Just Be Cool
Randy Hunt had snakes.
Randy Hunt wasn’t his real name – it was his name on Gmail. But I only realized it was fake after we slept together a couple of times. He told me his real name, but I forgot it. We usually just called each other “you.” “You” and “You.” I believe this was Shakespeare’s original title for Romeo and Juliet.
After we had sex, he’d tell me about his work, his parents, his snakes. Or, about losing them.
“I was at Pride,” he said. He’d gone to a club on Church Street to show off his 16-foot python. The boys passed around his snake while buying him shooters. It is very hard to tell this story and not make it sound like I’m talking about his penis.
After an hour, Randy drunkenly stumbled down the bar’s steps. “My first clue that something was wrong was when I noticed my shoulders were weirdly… light.” Back at the bar, the muscle queen bartenders were clutching each other. They pointed behind the counter. Amid boxes of empty bottles, there was the python, coiled up like a thick yellow lasso.
Our snake chats were thanks to Craigslist. This was back when I was too poor to have a phone with Grindr on it. I was incapable of Grinding – I could only do some Craiging. I had also just come out of a long-term obsession with this guy, Adam.
Adam was basically my teen dream. He was mysterious, well-dressed, and had a raging coke problem. I’d read his Facebook status updates as if I were interpreting song lyrics. I ached to figure out why he’d posted, “It’s really hot out.” (Was it code? It didn’t feel that hot. Was he actually telling everyone that he was really hot for me?) I guess my frenzy showed because after a few of my more gushy messages, I finally got a genuine, heartfelt response. I don’t remember the other five hundred incredibly pleasant words of his email, but I do remember the line, “Matthew, I’m sorry. I never said that I liked you.”

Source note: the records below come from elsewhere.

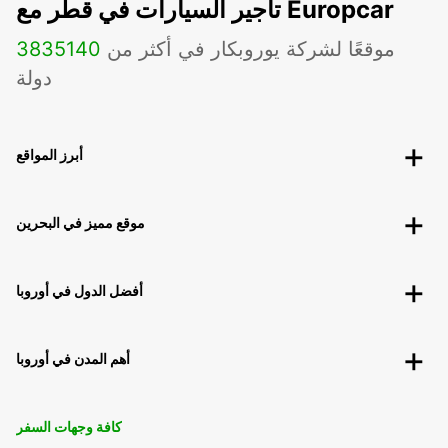
تأجير السيارات في قطر مع Europcar
موقعًا لشركة يوروبكار في أكثر من
140
3835
دولة
أبرز المواقع
موقع مميز في البحرين
أفضل الدول في أوروبا
أهم المدن في أوروبا
كافة وجهات السفر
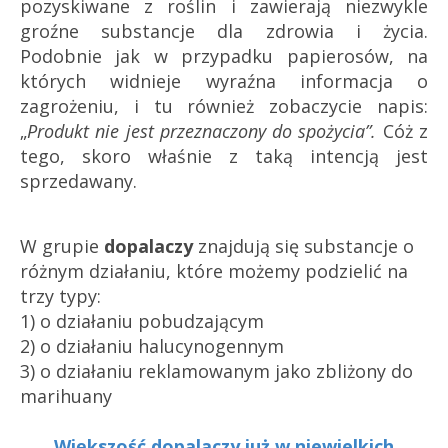
pozyskiwane z roślin i zawierają niezwykle
groźne substancje dla zdrowia i życia.
Podobnie jak w przypadku papierosów, na
których widnieje wyraźna informacja o
zagrożeniu, i tu również zobaczycie napis:
„
Produkt nie jest przeznaczony do spożycia”.
Cóż z
tego, skoro
właśnie z taką intencją jest
sprzedawany.
W grupie
dopalaczy
znajdują się substancje o
różnym działaniu, które możemy podzielić na
trzy typy:
1) o działaniu pobudzającym
2) o działaniu halucynogennym
3) o działaniu reklamowanym jako zbliżony do
marihuany
Większość dopalaczy już w niewielkich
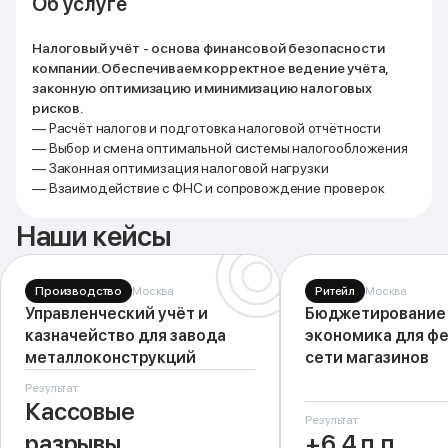
Об услуге
Налоговый учёт - основа финансовой безопасности
компании. Обеспечиваем корректное ведение учёта,
законную оптимизацию и минимизацию налоговых
рисков.
— Расчёт налогов и подготовка налоговой отчётности
— Выбор и смена оптимальной системы налогообложения
— Законная оптимизация налоговой нагрузки
— Взаимодействие с ФНС и сопровождение проверок
Наши кейсы
Производство
Москва
Ритейл
Москва
Управленческий учёт и
Бюджетирование 
казначейство для завода
экономика для ф
металлоконструкций
сети магазинов
Результат
Кассовые
Результат
разрывы
+6,4 п.п.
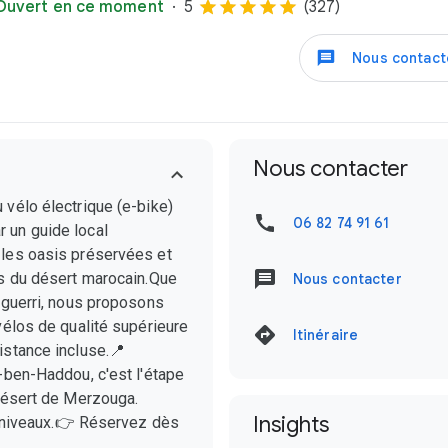
Ouvert en ce moment
5
(327)
Nous contact
Nous contacter
 vélo électrique (e-bike)
06 82 74 91 61
 un guide local
 les oasis préservées et
es du désert marocain.Que
Nous contacter
aguerri, nous proposons
vélos de qualité supérieure
Itinéraire
istance incluse.📍
-ben-Haddou, c'est l'étape
 désert de Merzouga.
Insights
es niveaux.👉 Réservez dès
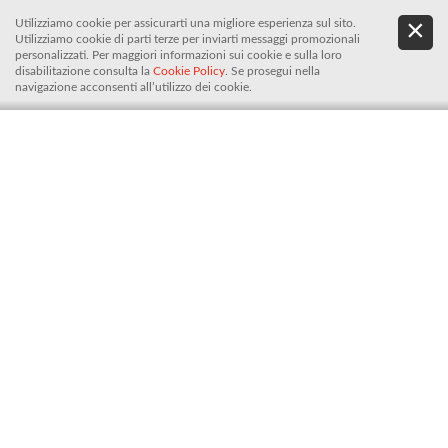
Utilizziamo cookie per assicurarti una migliore esperienza sul sito.
.
De
Utilizziamo cookie di parti terze per inviarti messaggi promozionali
It
personalizzati. Per maggiori informazioni sui cookie e sulla loro
disabilitazione consulta la
Cookie Policy
. Se prosegui nella
navigazione acconsenti all’utilizzo dei cookie.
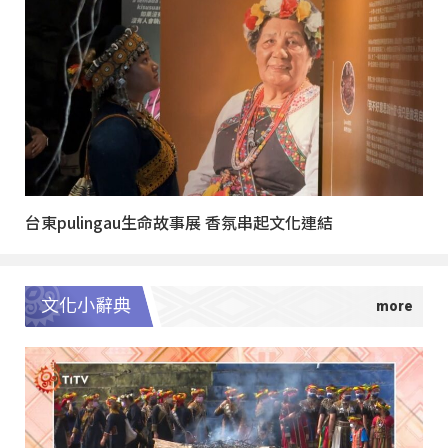
台東pulingau生命故事展 香氛串起文化連結
文化小辭典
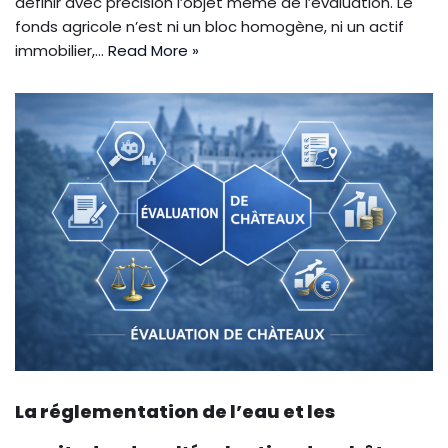
définir avec précision l’objet même de l’évaluation. Le
fonds agricole n’est ni un bloc homogène, ni un actif
immobilier,…
Read More »
La réglementation de l’eau et les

After Adam, I resolved to be cool. Cool guys were always busy looking fit, feeling bored, and sampling awesome boners. They didn’t worry about something as uncool as having their feelings hurt. (I guessed – I was basing all of this off porn.)
That’s how New Matthew often found himself Craiging after getting very drunk at bars. With enough alcohol to forget that I looked like a rumpled muppet, I’d mash out ads for guys. They were usually short and filthy – the ads, not the men. Well, not always. My main focus was that the guy be near me, as I was very intoxicated. There was a drunkenness countdown: after 20 minutes, drunken Cinderella would go from refreshing herself at the Craigslist ball to collapsing into a snoring pumpkin.
One of these nights, Randy contacted me. His photos were cute – suspiciously so. I was a 30-yearold greybeard who was too embarrassed to send shirtless photos. He was an adorable, dolphin-like twink – you could probably roll marbles down his cum gutters. What was his story?